Try them against real data

Hand-building ExpressionAttributeNames and ExpressionAttributeValues maps is error-prone, and a typo surfaces as an opaque validation error. Tablyne, a native DynamoDB GUI, builds these expressions for you and shows the exact request it sends, which is a fast way to learn the syntax and confirm a condition or update does what you intended before wiring it into code.

Master the five expression types and their placeholders and you’ve covered nearly the entire DynamoDB read-and-write surface — everything else is data modeling on top of it.

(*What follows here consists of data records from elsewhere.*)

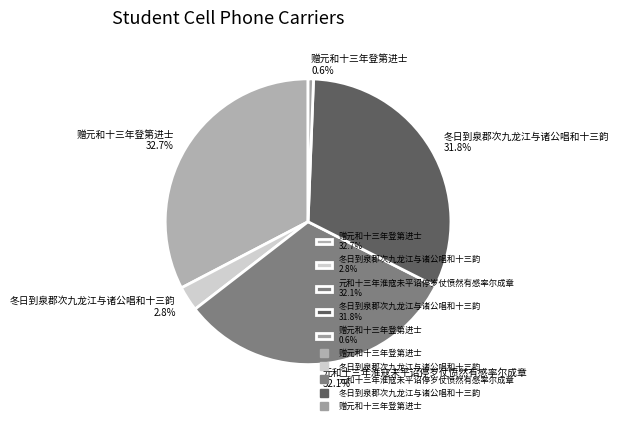

Which slice is the largest?

赠元和十三年登第进士 32.7%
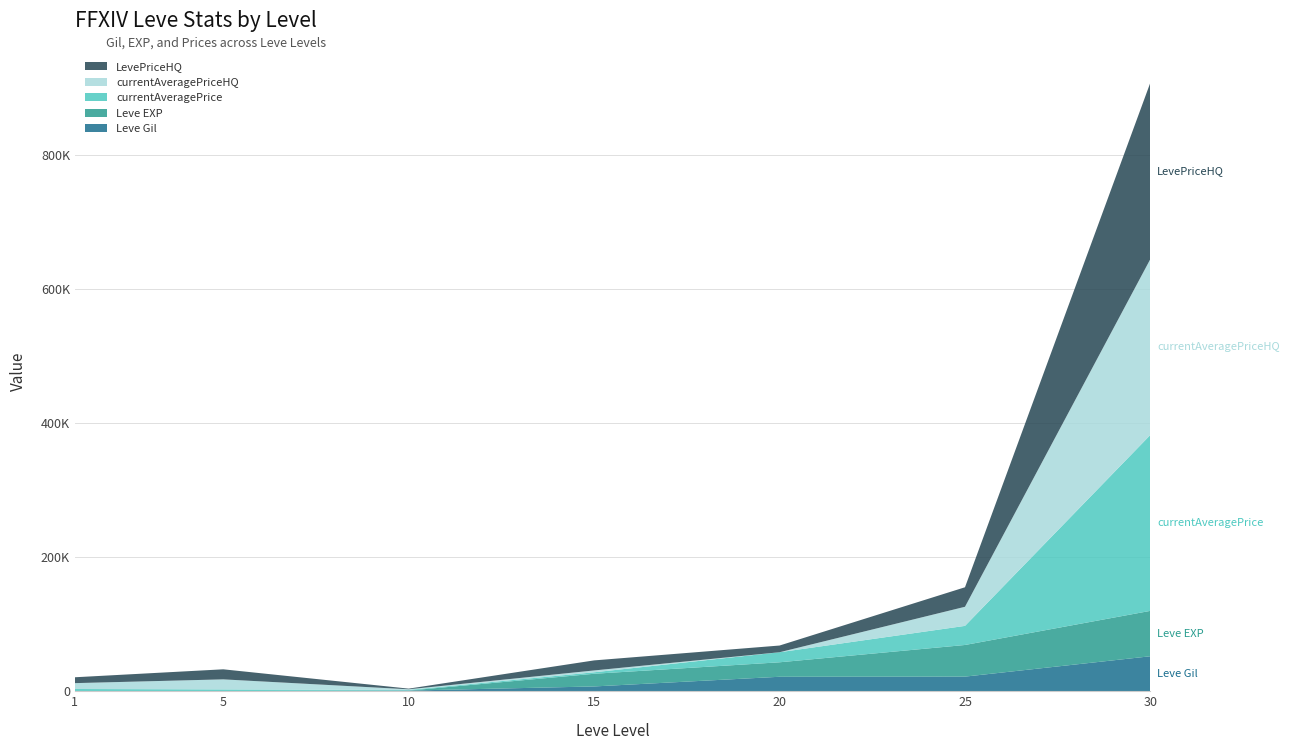

Reading left to right, extract all data points from this chart.

Leve Gil: 160	220	990	7170	21600	21830	52220
Leve EXP: 1	5	9	18910	21600	47200	67730
currentAveragePrice: 3204	2507	970	2217	15000	28491	262500
currentAveragePriceHQ: 8750	15000	970	2731	0	28491	262500
LevePriceHQ: 8750	15000	970	15000	10000	29111	263276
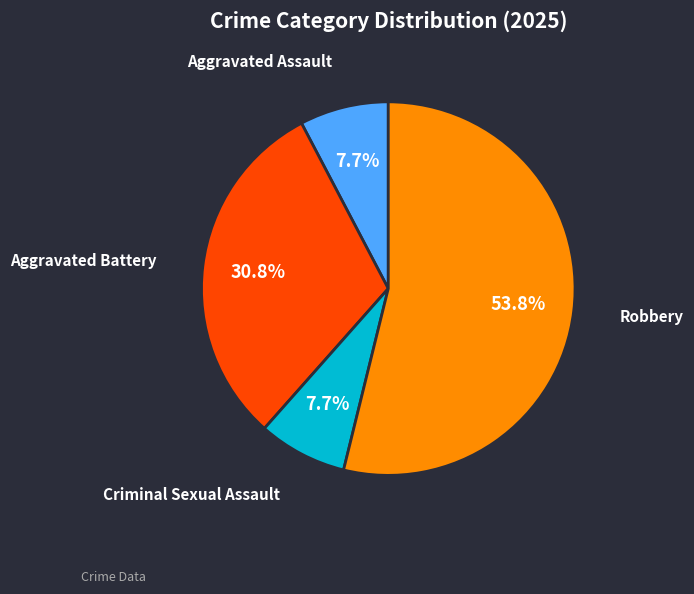

How many segments does this pie chart have?

4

Frequently asked questions

When do I need ExpressionAttributeNames?

Whenever an attribute name is a DynamoDB reserved word (like name, status, or size) or contains characters such as dots or spaces. You substitute a placeholder like #s and map it in ExpressionAttributeNames to avoid a validation error.

What's the difference between a filter expression and a condition expression?

A FilterExpression trims items from a Query or Scan result after they're read, so it doesn't save read capacity. A ConditionExpression gates a write — the PutItem, UpdateItem, or DeleteItem only succeeds if the condition is true.

How do I do an atomic counter in DynamoDB?

Use an UpdateExpression with the ADD action or SET with arithmetic, like SET views = views + :inc. DynamoDB applies it atomically on the server, so concurrent increments don't lose updates.